------ Extract provided

It has been nearly six years since my last release. I lost my drive to create music, thinking that I would never regain it, so I decided to take a break from performing. During this time, my rock band The Barrens broke up, I got married, joined a band where I met the drummer I now play with, sang in a women’s choir, and taught piano to children. I witnessed the 2016 election, and the inspiration finally hit me to write songs again. It sounds cliche, I know. We all went through our emotions on that fateful evening and vowed to make a difference somehow. Through my anger, tears, and multiple glasses of vodka, I made a vow that I would write and record new songs my own way, without any obstacles.
We began recording at Mozart Street Studios in Brooklyn on April 8, 2018. On March 31, 2020, I will release this EP titled The End of Our Time.
“The End Of Our Time”, the opening and title track, tells the tale of unknowingly falling for someone dangerous, such as a serial killer, and trying to escape from it all.
The original title for “In Control” was “Anthem for a Thirty-Something Year-Old Has-been.” The heroine yearns for the days when she had the courage and confidence to take on the world, while slowly fading away and being forgotten. The line in the second verse, “what happened to the punks and stoners that I knew before?” is a callback to my song “I Know A Place” from my first album Lovebug.
“December” was inspired by the AMC television series, Mad Men. The narrative follows a Don Draper-type affair told from his woman’s perspective--she is relentless; he is unattainable.

------------
------ Dataset content

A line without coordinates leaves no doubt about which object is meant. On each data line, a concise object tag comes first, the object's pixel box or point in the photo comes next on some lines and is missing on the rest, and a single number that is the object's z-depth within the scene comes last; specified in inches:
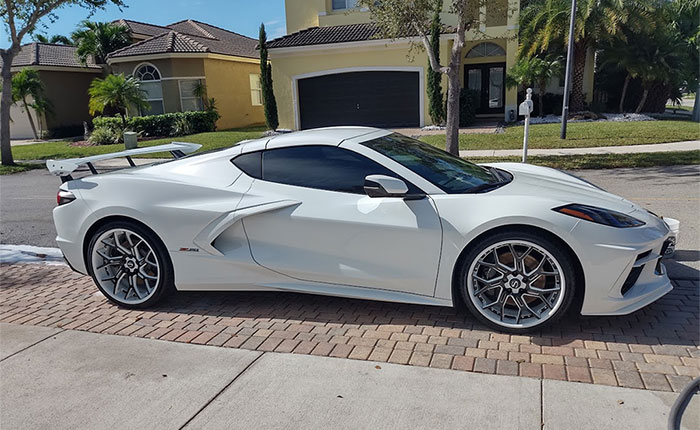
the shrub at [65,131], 1166.2
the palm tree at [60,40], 1611.7
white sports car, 141.7
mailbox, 426.6
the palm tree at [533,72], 814.5
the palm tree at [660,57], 829.8
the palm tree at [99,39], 1116.5
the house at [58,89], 1155.9
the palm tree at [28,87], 1066.1
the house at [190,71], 1002.1
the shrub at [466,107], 850.6
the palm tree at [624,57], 832.9
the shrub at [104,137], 924.0
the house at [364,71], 857.5
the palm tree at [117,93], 904.9
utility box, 700.0
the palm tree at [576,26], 771.4
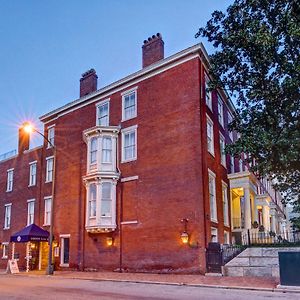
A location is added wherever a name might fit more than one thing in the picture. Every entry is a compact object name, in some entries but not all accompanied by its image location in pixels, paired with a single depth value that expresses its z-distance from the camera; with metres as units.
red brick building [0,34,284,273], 21.45
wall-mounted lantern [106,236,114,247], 24.06
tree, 17.23
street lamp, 21.62
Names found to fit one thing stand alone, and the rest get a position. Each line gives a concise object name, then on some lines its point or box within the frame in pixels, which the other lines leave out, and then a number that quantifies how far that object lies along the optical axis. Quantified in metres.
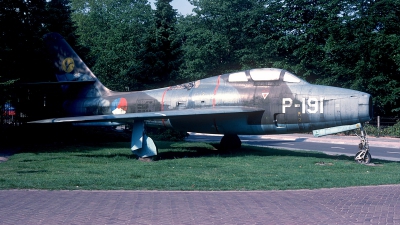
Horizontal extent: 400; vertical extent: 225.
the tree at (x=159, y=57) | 29.45
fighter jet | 15.06
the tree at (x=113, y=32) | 47.75
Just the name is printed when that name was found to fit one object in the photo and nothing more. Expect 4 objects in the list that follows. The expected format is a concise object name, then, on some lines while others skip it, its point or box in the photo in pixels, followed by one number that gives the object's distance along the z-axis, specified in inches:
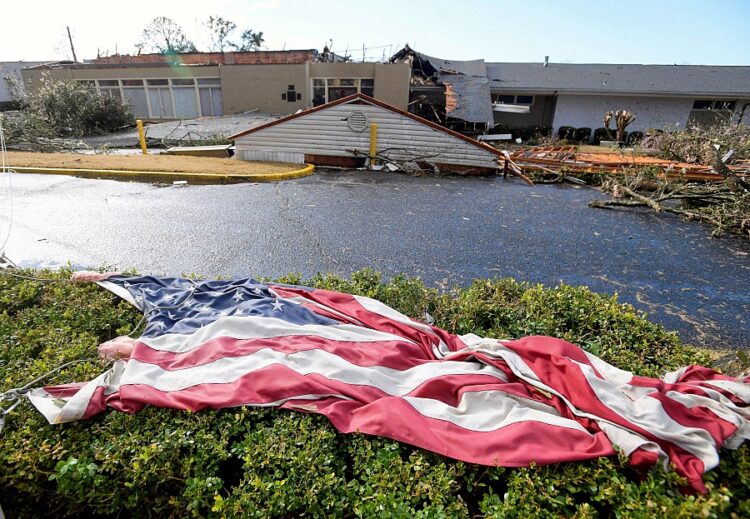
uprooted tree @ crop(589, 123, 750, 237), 290.2
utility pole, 1839.9
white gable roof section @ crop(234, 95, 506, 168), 469.1
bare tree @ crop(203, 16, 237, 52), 2284.7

------------

## Assignment
For each statement below, say yes or no according to whether it agrees with the passage on the EP, and quote the exact words of the passage that decide it.
1. Recording for the EP began at a studio in Brooklyn.
2. The song "December" was inspired by a film.
3. The song "In Control" was first titled "I Know A Place."

## Response to this task
1. Yes: "We began recording at Mozart Street Studios in Brooklyn on April 8, 2018."
2. No: "“December” was inspired by the AMC television series, Mad Men."
3. No: "The original title for “In Control” was “Anthem for a Thirty-Something Year-Old Has-been.”"